The State Duma's parallel move to criminalise unregistered mining sharpens that calculation. The bill, passed on first reading, sets fines of up to 2.5 million roubles, prison terms of as long as five years for organised-group operators and provides for asset confiscation. Russian capital that financed mid-tier mining operators has historically routed through Hong Kong-incorporated holding companies and Singapore-domiciled funds; that flow now faces a counterparty-risk question Asian compliance desks have been slow to price.
There is a secondary effect for hardware. Bitmain and MicroBT distributors based in Shenzhen had begun re-listing fleets pulled from Russian sites in the second half of 2025. A formal Central Russia ban accelerates that secondary market and depresses ASIC unit economics across the region just as the post-halving difficulty adjustment continues to bite into thinner-margin operators in Vietnam and the Philippines.

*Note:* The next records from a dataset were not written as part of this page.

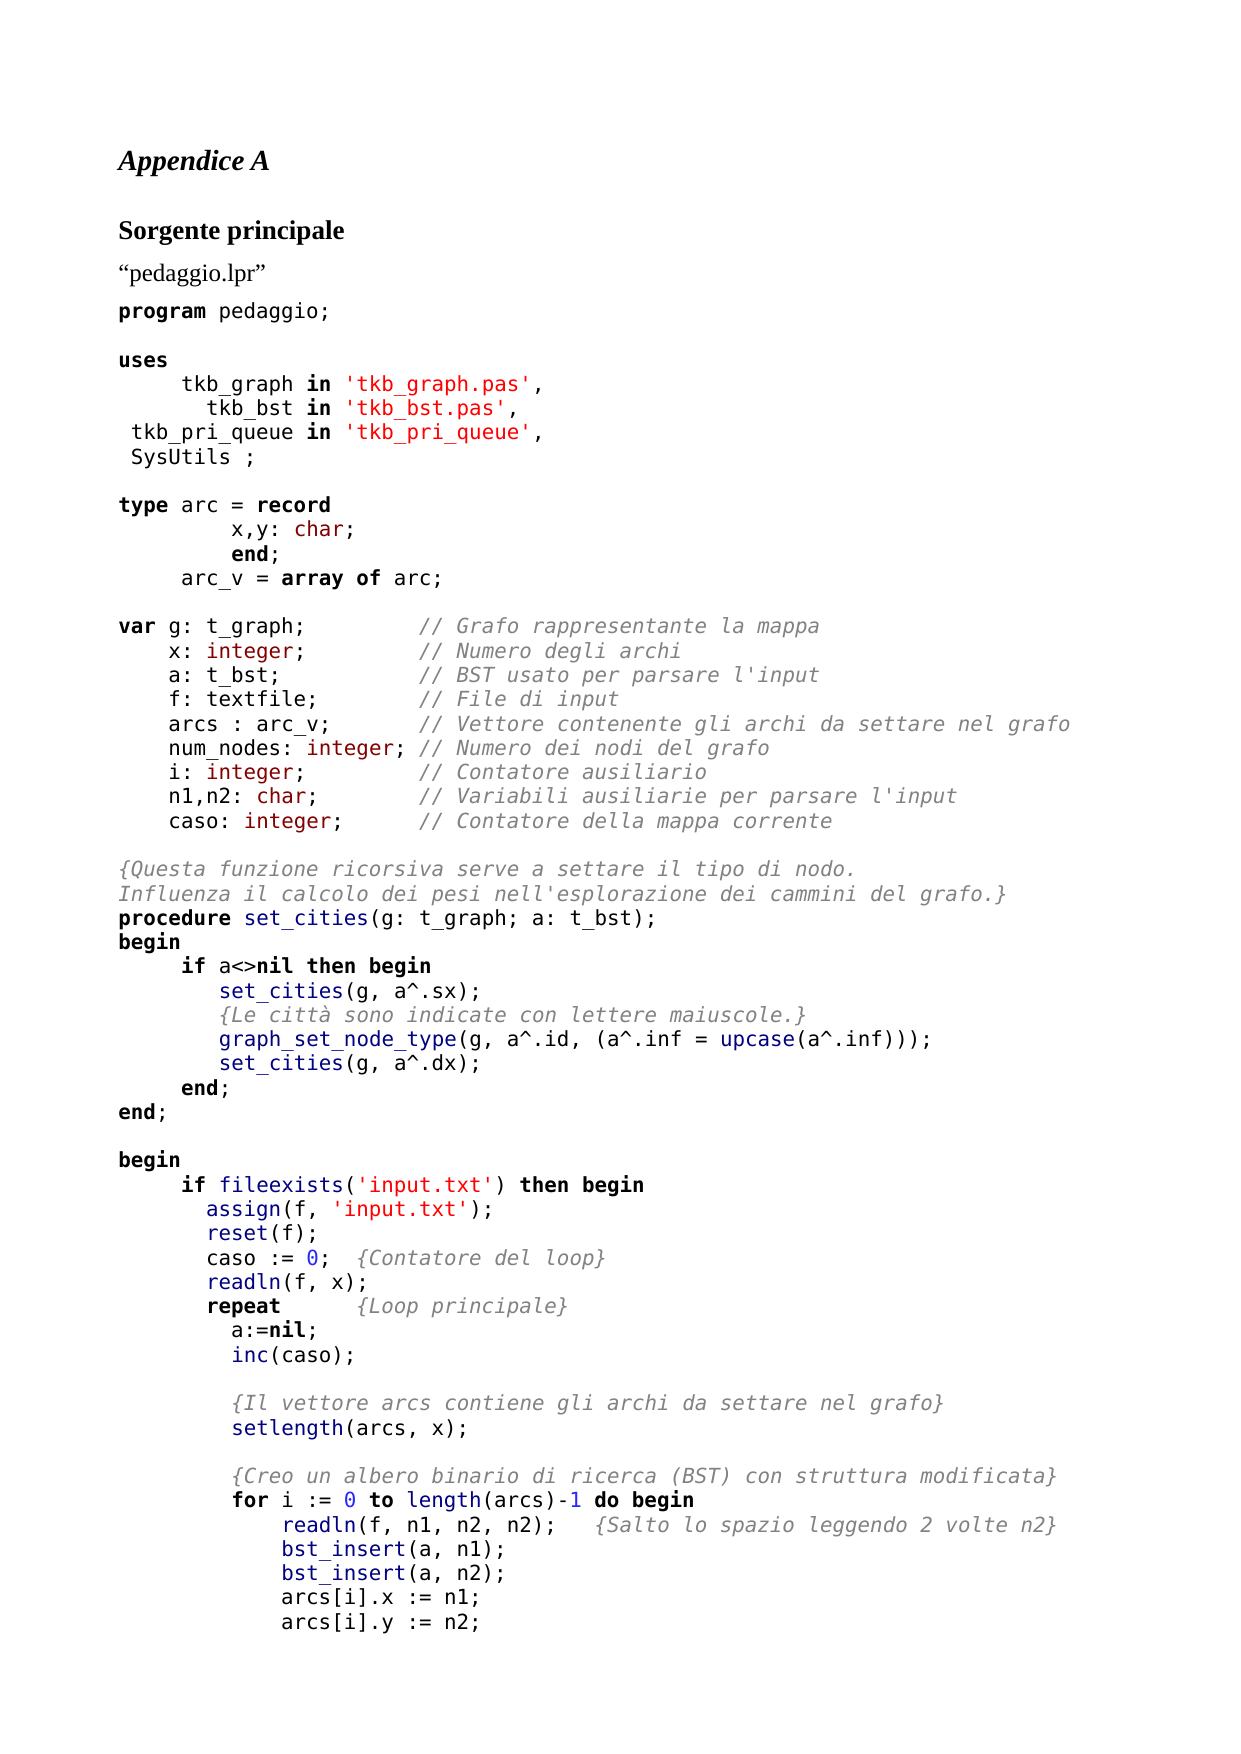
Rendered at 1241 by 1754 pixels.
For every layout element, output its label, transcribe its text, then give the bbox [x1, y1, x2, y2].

text arc_v = array of arc; [118, 566, 1122, 590]
text “pedaggio.lpr” [118, 258, 1122, 287]
text var g: t_graph; // Grafo rappresentante la mappa [118, 614, 1122, 639]
text begin [118, 930, 1122, 954]
text set_cities(g, a^.dx); [118, 1051, 1122, 1076]
text SysUtils ; [118, 445, 1122, 469]
text f: textfile; // File di input [118, 687, 1122, 712]
text program pedaggio; [118, 299, 1122, 323]
text arcs[i].y := n2; [118, 1610, 1122, 1634]
text arcs : arc_v; // Vettore contenente gli archi da settare nel grafo [118, 712, 1122, 736]
subtitle Appendice A [118, 143, 1122, 177]
text tkb_bst in 'tkb_bst.pas', [118, 396, 1122, 420]
text x,y: char; [118, 517, 1122, 542]
text graph_set_node_type(g, a^.id, (a^.inf = upcase(a^.inf))); [118, 1027, 1122, 1051]
text if fileexists('input.txt') then begin [118, 1173, 1122, 1197]
text readln(f, x); [118, 1270, 1122, 1294]
text arcs[i].x := n1; [118, 1585, 1122, 1610]
text uses [118, 348, 1122, 372]
text {Il vettore arcs contiene gli archi da settare nel grafo} [118, 1391, 1122, 1416]
text bst_insert(a, n1); [118, 1537, 1122, 1561]
text end; [118, 1076, 1122, 1100]
text setlength(arcs, x); [118, 1416, 1122, 1440]
text n1,n2: char; // Variabili ausiliarie per parsare l'input [118, 784, 1122, 809]
text set_cities(g, a^.sx); [118, 979, 1122, 1003]
text inc(caso); [118, 1343, 1122, 1367]
text x: integer; // Numero degli archi [118, 639, 1122, 663]
text num_nodes: integer; // Numero dei nodi del grafo [118, 736, 1122, 760]
text type arc = record [118, 493, 1122, 517]
text {Le città sono indicate con lettere maiuscole.} [118, 1003, 1122, 1027]
text if a<>nil then begin [118, 954, 1122, 979]
text end; [118, 542, 1122, 566]
text procedure set_cities(g: t_graph; a: t_bst); [118, 906, 1122, 930]
text Influenza il calcolo dei pesi nell'esplorazione dei cammini del grafo.} [118, 882, 1122, 906]
text reset(f); [118, 1221, 1122, 1246]
text tkb_pri_queue in 'tkb_pri_queue', [118, 420, 1122, 445]
text tkb_graph in 'tkb_graph.pas', [118, 372, 1122, 396]
text caso: integer; // Contatore della mappa corrente [118, 809, 1122, 833]
text {Creo un albero binario di ricerca (BST) con struttura modificata} [118, 1464, 1122, 1488]
text bst_insert(a, n2); [118, 1561, 1122, 1585]
text end; [118, 1100, 1122, 1124]
text a: t_bst; // BST usato per parsare l'input [118, 663, 1122, 687]
text i: integer; // Contatore ausiliario [118, 760, 1122, 784]
text for i := 0 to length(arcs)-1 do begin [118, 1488, 1122, 1513]
subtitle Sorgente principale [118, 214, 1122, 245]
text repeat {Loop principale} [118, 1294, 1122, 1318]
text readln(f, n1, n2, n2); {Salto lo spazio leggendo 2 volte n2} [118, 1513, 1122, 1537]
text begin [118, 1148, 1122, 1173]
text {Questa funzione ricorsiva serve a settare il tipo di nodo. [118, 857, 1122, 882]
text assign(f, 'input.txt'); [118, 1197, 1122, 1221]
text a:=nil; [118, 1318, 1122, 1343]
text caso := 0; {Contatore del loop} [118, 1246, 1122, 1270]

Local officials in Moscow Oblast have framed the ban around grid relief rather than ideology — Energy Minister Sergey Voropanov said mining "did not benefit the local economy" — and the Kursk administration has pointed to wartime power-supply strains. Markets, however, do not read motive. They read flow. The flow is again moving south and east, and Asia's energy regulators, exchanges and custodians will be the ones who decide whether it lands cleanly or simply rotates back into the next jurisdiction that turns the lights off.